* What to do: Copy out all the data, word for word.

* Records for the task:
################

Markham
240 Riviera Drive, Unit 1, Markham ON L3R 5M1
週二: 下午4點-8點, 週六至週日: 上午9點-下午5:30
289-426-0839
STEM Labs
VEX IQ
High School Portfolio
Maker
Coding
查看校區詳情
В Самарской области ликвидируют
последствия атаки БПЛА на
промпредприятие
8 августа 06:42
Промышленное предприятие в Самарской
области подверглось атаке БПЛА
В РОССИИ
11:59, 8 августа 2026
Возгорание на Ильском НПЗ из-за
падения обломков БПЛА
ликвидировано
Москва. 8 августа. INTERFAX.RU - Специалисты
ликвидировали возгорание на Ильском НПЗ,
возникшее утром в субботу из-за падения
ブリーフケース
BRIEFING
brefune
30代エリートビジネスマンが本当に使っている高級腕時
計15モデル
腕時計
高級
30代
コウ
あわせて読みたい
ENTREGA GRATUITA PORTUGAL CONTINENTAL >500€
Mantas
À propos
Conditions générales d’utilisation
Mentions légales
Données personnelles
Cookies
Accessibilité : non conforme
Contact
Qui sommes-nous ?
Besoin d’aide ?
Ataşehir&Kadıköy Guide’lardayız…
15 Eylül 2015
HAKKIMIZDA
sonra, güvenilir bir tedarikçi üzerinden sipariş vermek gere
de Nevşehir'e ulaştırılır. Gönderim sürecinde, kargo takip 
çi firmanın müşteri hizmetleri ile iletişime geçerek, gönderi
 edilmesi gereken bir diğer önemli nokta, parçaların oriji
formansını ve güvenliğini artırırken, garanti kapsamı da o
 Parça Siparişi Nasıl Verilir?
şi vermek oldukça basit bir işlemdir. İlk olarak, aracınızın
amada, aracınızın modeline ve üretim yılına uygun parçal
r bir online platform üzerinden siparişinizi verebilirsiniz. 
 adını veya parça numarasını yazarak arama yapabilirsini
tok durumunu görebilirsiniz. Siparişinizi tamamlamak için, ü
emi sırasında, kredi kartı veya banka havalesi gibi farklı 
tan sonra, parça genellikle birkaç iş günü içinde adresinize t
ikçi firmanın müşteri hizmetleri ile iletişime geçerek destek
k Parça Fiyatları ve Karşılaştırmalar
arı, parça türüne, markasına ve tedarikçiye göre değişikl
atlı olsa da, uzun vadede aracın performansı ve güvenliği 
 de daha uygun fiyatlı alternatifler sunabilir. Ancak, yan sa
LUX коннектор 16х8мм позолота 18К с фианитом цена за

################

* Task answer:
Markham
240 Riviera Drive, Unit 1, Markham ON L3R 5M1
週二: 下午4點-8點, 週六至週日: 上午9點-下午5:30
289-426-0839
STEM Labs
VEX IQ
High School Portfolio
Maker
Coding
查看校區詳情
В Самарской области ликвидируют
последствия атаки БПЛА на
промпредприятие
8 августа 06:42
Промышленное предприятие в Самарской
области подверглось атаке БПЛА
В РОССИИ
11:59, 8 августа 2026
Возгорание на Ильском НПЗ из-за
падения обломков БПЛА
ликвидировано
Москва. 8 августа. INTERFAX.RU - Специалисты
ликвидировали возгорание на Ильском НПЗ,
возникшее утром в субботу из-за падения
ブリーフケース
BRIEFING
brefune
30代エリートビジネスマンが本当に使っている高級腕時
計15モデル
腕時計
高級
30代
コウ
あわせて読みたい
ENTREGA GRATUITA PORTUGAL CONTINENTAL >500€
Mantas
À propos
Conditions générales d’utilisation
Mentions légales
Données personnelles
Cookies
Accessibilité : non conforme
Contact
Qui sommes-nous ?
Besoin d’aide ?
Ataşehir&Kadıköy Guide’lardayız…
15 Eylül 2015
HAKKIMIZDA
sonra, güvenilir bir tedarikçi üzerinden sipariş vermek gere
de Nevşehir'e ulaştırılır. Gönderim sürecinde, kargo takip 
çi firmanın müşteri hizmetleri ile iletişime geçerek, gönderi
 edilmesi gereken bir diğer önemli nokta, parçaların oriji
formansını ve güvenliğini artırırken, garanti kapsamı da o
 Parça Siparişi Nasıl Verilir?
şi vermek oldukça basit bir işlemdir. İlk olarak, aracınızın
amada, aracınızın modeline ve üretim yılına uygun parçal
r bir online platform üzerinden siparişinizi verebilirsiniz. 
 adını veya parça numarasını yazarak arama yapabilirsini
tok durumunu görebilirsiniz. Siparişinizi tamamlamak için, ü
emi sırasında, kredi kartı veya banka havalesi gibi farklı 
tan sonra, parça genellikle birkaç iş günü içinde adresinize t
ikçi firmanın müşteri hizmetleri ile iletişime geçerek destek
k Parça Fiyatları ve Karşılaştırmalar
arı, parça türüne, markasına ve tedarikçiye göre değişikl
atlı olsa da, uzun vadede aracın performansı ve güvenliği 
 de daha uygun fiyatlı alternatifler sunabilir. Ancak, yan sa
LUX коннектор 16х8мм позолота 18К с фианитом цена за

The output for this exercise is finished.